--- start TEXT PROVIDED ---
The great benefices and other ecclesiastical dignities support the honour of the church, notwithstanding the mean circumstance of some of its inferior members. The respect paid to the profession, too, makes some compensation even to them for the meanness of their pecuniary recompense. In England, and in all Roman Catholic countries, the lottery of the church is in reality much more advantageous than is necessary. The example of the churches of Scotland, of Geneva, and of several other Protestant churches, may satisfy us that in so creditable a profession, in which education is so easily procured, the hopes of much more moderate benefices will draw a sufficient number of learned, decent, and respectable men into holy orders.
In professions in which there are no benefices, such as law and physic, if an equal proportion of people were educated at the public expense, the competition would soon be so great as to sink very much their pecuniary reward. It might then not be worth any man's while to educate his son to either of those professions at his own expense. They would be entirely abandoned to such as had been educated by those public charities, whose numbers and necessities would oblige them in general to content themselves with a very miserable recompense, to the entire degradation of the now respectable professions of law and physic.
--- end TEXT PROVIDED ---
--- start LISTING ---
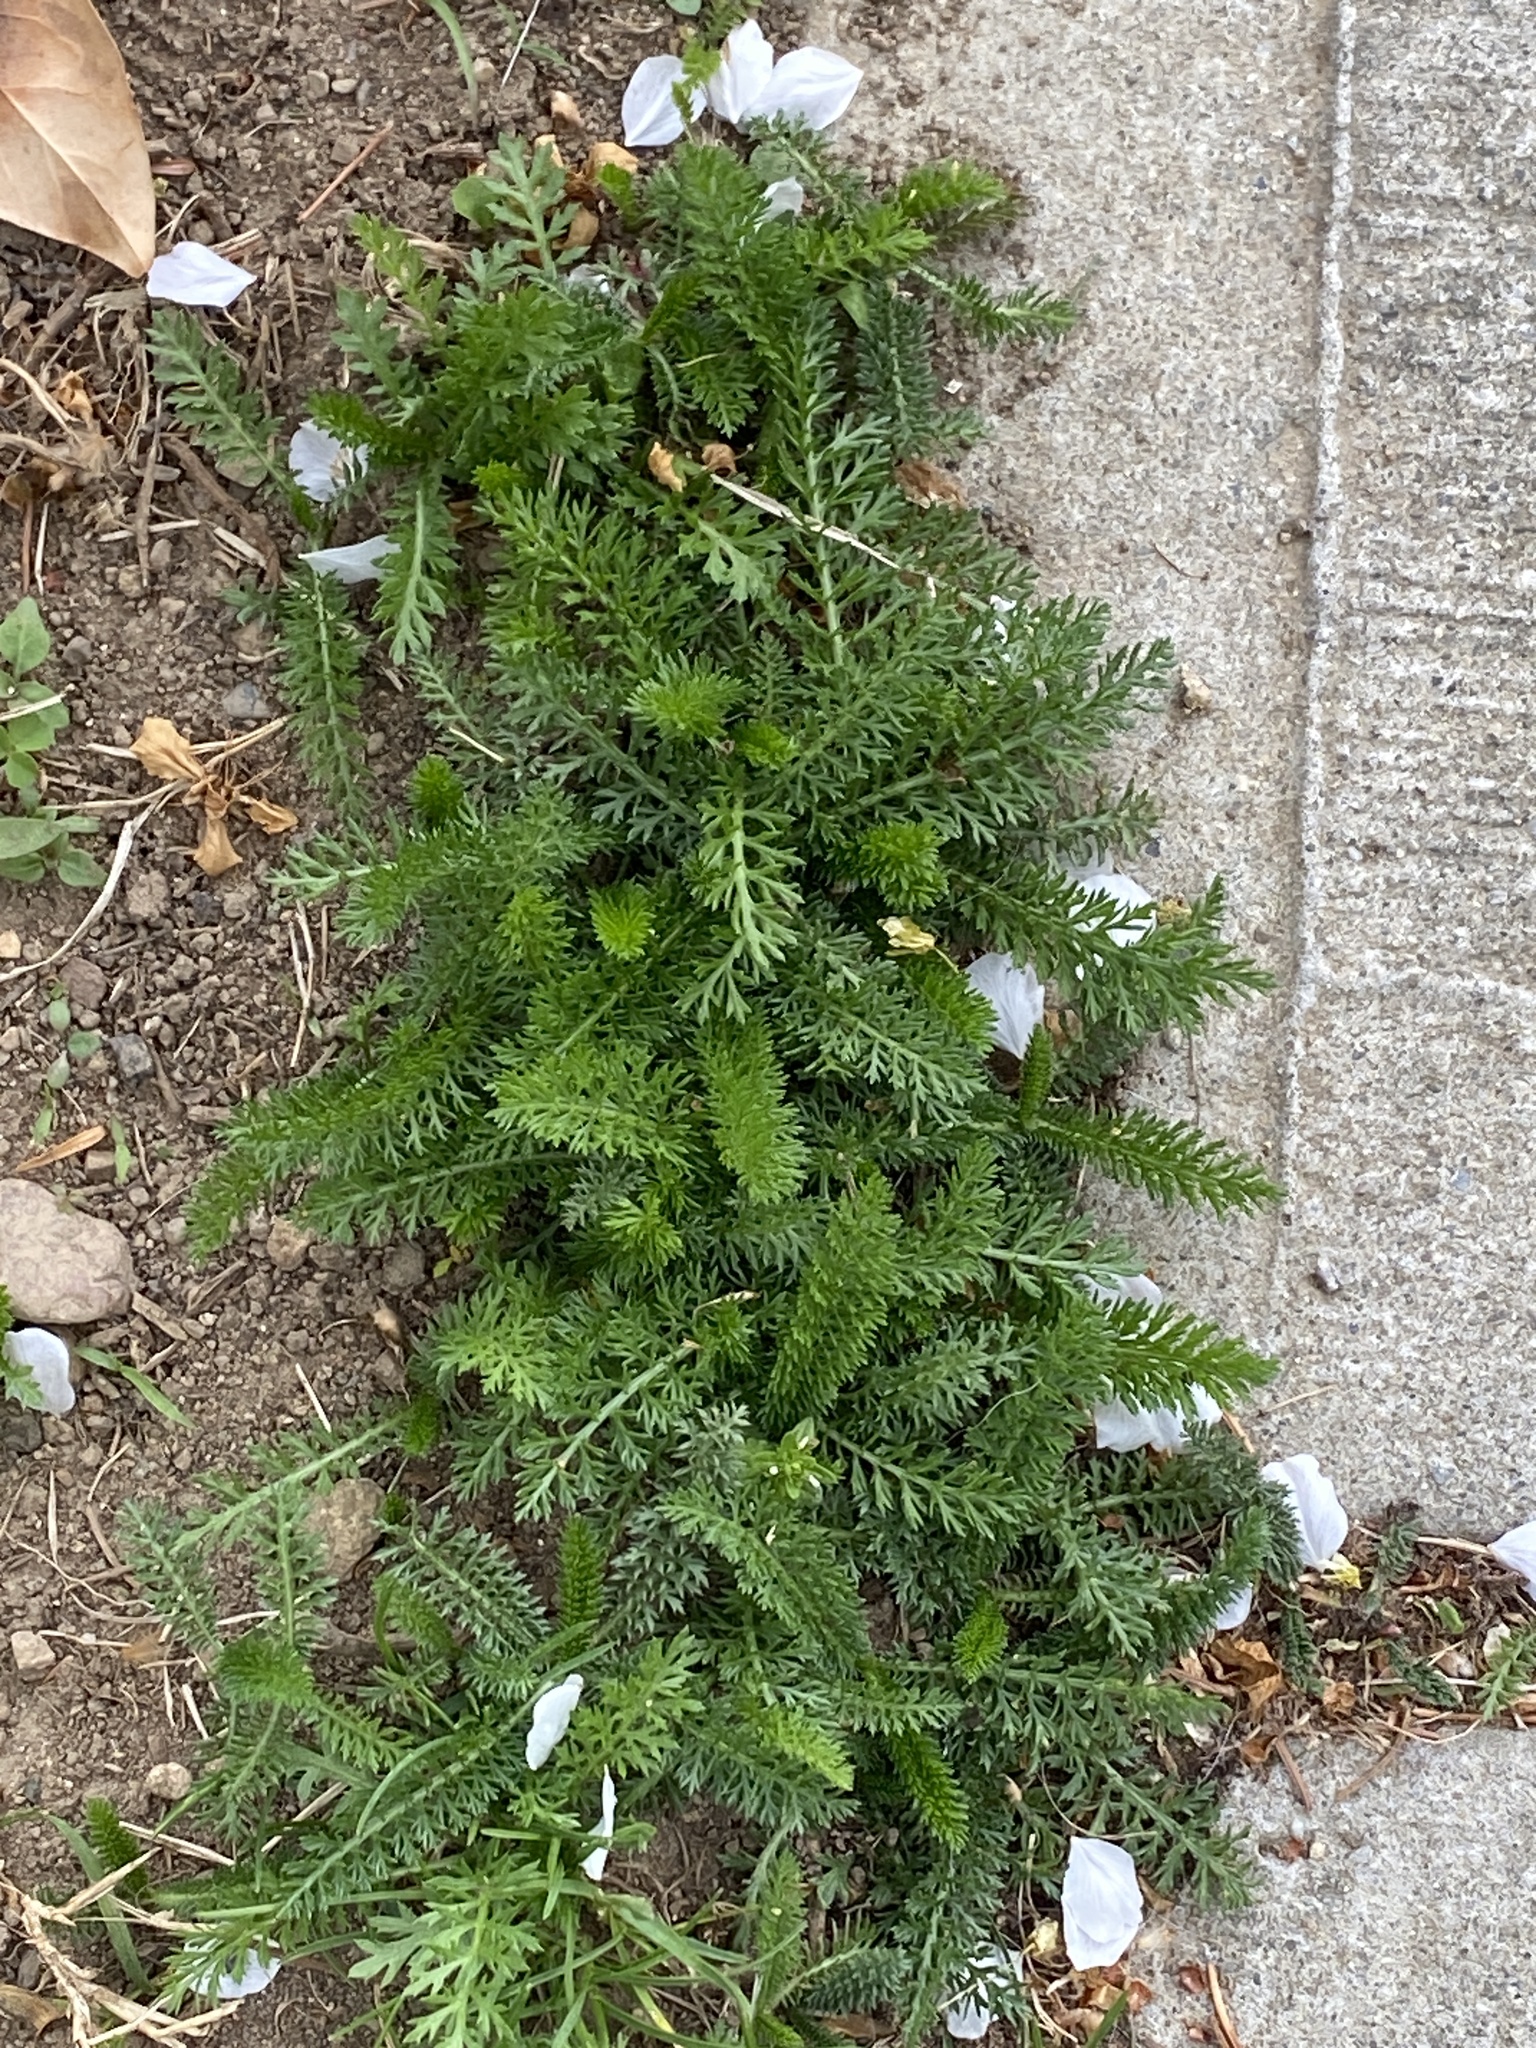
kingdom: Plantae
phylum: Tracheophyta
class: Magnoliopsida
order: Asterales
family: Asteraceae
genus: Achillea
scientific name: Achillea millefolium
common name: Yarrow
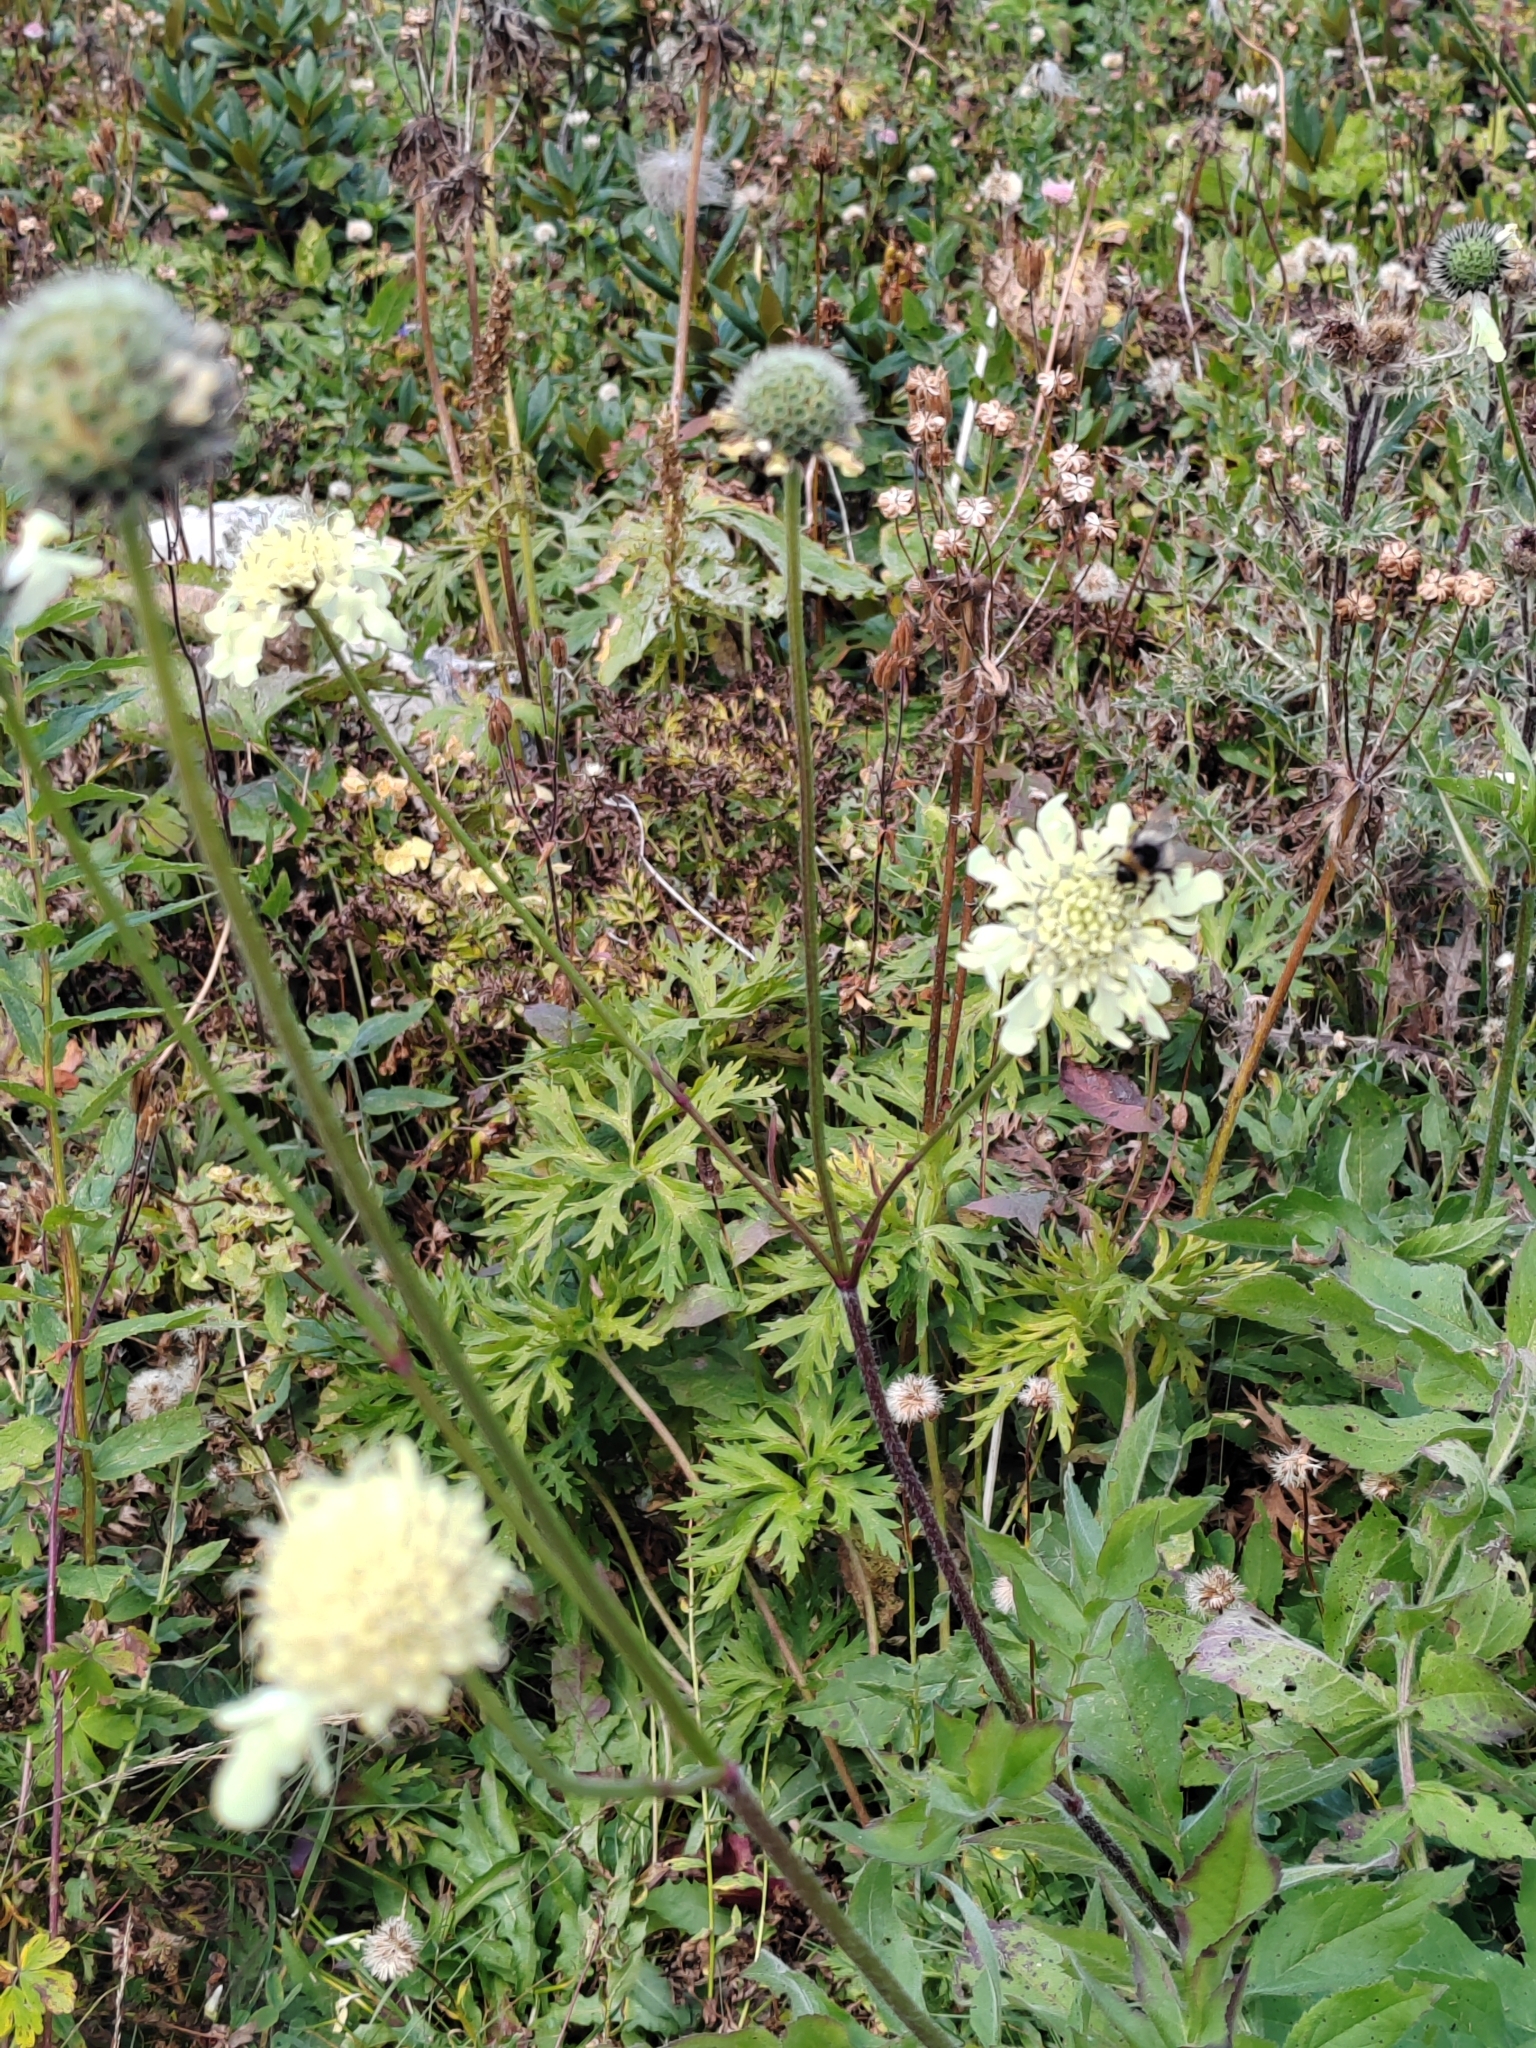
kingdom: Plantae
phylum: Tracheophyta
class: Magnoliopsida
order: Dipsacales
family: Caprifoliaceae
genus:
--- end LISTING ---
COMPLETE THE FOLLOWING —
1. According to the passage, which churches show that more moderate benefices would still draw enough learned, decent, and respectable men into holy orders?
2. In the passage, rewrite the part between "In professions in" and "law and physic.", inclusive, changing "physic" to "medicine".
3. Summarize the passage in two sentences.

ANSWERS PER TASK —
1. The churches of Scotland, of Geneva, and of several other Protestant churches.

2.
In professions in which there are no benefices, such as law and medicine, if an equal proportion of people were educated at the public expense, the competition would soon be so great as to sink very much their pecuniary reward. It might then not be worth any man's while to educate his son to either of those professions at his own expense. They would be entirely abandoned to such as had been educated by those public charities, whose numbers and necessities would oblige them in general to content themselves with a very miserable recompense, to the entire degradation of the now respectable professions of law and medicine.

3. Great benefices support the honor of the church, and the respect paid to the profession partly makes up for the low pay of its lesser members, though in England and Roman Catholic countries the church's rewards are larger than needed. In law and physic, which have no benefices, educating an equal proportion of people at public expense would drive pay down so far that these respectable professions would be left to poorly paid, publicly educated men and would be entirely degraded.